* _BRIEF_
Only the number should be given: how many lines below contain "peut".

Stored entries:
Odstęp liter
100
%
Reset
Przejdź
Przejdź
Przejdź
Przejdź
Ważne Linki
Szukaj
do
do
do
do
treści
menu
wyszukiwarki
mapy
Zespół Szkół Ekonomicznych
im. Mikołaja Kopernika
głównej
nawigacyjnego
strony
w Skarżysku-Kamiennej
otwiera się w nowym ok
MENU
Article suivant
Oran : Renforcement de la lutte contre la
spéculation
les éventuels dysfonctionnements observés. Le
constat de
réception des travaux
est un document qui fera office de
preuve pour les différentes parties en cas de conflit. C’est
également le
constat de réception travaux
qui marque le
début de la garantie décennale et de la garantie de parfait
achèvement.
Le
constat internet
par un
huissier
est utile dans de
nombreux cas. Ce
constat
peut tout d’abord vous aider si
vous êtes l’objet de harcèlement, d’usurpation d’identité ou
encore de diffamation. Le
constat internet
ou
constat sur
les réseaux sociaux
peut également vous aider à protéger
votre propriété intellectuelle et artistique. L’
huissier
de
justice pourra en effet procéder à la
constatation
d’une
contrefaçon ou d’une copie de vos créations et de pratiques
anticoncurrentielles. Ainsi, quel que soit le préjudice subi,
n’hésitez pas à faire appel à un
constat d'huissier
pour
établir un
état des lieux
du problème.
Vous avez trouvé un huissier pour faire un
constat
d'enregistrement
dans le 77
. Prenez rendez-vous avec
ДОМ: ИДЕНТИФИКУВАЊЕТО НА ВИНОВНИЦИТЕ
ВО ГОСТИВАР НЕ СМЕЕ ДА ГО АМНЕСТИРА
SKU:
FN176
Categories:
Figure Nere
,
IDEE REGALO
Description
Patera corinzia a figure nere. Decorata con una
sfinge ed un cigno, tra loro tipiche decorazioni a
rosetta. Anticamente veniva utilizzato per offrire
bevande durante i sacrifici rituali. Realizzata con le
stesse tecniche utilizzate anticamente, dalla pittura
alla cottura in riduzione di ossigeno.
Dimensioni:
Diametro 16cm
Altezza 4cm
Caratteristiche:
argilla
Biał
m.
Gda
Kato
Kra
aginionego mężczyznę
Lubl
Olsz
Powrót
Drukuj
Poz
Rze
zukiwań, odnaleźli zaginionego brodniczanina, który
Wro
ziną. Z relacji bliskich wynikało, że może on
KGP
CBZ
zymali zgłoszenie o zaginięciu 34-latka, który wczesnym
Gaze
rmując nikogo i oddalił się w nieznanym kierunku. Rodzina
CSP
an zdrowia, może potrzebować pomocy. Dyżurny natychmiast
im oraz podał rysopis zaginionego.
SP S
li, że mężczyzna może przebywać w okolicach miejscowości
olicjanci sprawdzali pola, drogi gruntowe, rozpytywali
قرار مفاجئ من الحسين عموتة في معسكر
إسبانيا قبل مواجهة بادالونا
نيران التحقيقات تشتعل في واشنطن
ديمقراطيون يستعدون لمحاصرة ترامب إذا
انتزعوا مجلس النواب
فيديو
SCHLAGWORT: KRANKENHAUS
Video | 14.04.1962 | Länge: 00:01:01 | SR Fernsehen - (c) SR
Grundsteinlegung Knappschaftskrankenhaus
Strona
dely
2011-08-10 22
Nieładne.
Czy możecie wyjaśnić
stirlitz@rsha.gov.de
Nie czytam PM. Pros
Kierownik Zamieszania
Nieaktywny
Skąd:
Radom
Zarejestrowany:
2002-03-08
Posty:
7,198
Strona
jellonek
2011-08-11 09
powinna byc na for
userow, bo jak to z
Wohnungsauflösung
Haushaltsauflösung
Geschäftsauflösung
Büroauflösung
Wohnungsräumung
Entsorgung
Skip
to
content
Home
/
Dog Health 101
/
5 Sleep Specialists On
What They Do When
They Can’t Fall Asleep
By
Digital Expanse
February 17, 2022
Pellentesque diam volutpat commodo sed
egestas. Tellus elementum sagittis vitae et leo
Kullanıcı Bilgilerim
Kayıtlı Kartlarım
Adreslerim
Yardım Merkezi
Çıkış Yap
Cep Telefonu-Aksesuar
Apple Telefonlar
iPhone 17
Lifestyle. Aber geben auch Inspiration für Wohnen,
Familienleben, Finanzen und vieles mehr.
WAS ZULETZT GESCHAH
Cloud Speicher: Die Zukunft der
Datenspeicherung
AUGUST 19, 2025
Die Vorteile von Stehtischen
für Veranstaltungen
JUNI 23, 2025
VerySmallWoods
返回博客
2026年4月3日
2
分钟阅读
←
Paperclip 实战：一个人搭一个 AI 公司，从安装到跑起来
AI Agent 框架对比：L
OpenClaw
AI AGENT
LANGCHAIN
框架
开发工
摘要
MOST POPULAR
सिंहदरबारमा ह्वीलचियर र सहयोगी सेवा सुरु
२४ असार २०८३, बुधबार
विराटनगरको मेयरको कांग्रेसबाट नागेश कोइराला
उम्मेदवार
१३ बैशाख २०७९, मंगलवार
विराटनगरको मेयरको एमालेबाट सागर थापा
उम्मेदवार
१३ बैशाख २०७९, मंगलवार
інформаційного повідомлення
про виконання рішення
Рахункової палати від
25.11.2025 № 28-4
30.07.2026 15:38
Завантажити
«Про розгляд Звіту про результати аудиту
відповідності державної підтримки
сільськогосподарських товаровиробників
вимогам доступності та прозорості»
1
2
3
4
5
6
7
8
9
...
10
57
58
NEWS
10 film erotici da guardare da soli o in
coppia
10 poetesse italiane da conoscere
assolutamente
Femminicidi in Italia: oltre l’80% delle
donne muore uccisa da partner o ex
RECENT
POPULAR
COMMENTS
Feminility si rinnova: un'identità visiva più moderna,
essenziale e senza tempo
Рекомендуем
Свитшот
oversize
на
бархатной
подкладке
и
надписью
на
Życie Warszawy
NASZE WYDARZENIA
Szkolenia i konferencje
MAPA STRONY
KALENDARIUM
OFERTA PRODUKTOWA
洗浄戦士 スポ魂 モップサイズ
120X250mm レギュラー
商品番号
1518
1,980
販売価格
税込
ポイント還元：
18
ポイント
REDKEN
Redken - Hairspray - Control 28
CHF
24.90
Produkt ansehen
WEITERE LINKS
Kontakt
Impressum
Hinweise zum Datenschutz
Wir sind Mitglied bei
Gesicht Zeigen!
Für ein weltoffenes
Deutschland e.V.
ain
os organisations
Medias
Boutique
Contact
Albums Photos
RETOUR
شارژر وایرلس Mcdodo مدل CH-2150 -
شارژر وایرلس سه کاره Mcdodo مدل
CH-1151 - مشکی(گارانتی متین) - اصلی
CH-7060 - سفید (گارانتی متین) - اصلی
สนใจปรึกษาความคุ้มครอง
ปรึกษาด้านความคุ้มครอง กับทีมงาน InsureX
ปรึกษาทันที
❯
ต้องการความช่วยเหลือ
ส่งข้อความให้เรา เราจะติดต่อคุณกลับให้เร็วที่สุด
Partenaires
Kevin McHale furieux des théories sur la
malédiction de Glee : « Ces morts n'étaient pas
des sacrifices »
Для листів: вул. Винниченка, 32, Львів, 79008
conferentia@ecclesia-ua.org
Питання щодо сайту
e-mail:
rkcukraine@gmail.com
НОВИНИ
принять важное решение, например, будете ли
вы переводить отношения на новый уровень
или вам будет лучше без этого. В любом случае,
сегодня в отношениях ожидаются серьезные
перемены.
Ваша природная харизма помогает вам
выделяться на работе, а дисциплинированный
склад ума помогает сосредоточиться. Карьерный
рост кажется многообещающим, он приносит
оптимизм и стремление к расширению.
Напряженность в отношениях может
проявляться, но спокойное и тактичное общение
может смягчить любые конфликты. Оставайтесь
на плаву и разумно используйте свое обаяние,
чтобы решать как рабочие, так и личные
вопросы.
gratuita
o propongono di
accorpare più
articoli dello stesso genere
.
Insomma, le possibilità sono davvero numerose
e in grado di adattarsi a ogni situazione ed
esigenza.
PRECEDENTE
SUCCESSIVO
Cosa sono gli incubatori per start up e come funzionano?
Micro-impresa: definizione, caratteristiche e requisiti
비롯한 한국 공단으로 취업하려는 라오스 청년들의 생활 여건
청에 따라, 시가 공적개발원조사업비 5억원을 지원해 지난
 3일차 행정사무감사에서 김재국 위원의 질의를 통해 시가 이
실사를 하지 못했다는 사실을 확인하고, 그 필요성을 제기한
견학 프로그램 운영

* _OUTPUT OF THE EXERCISE_
2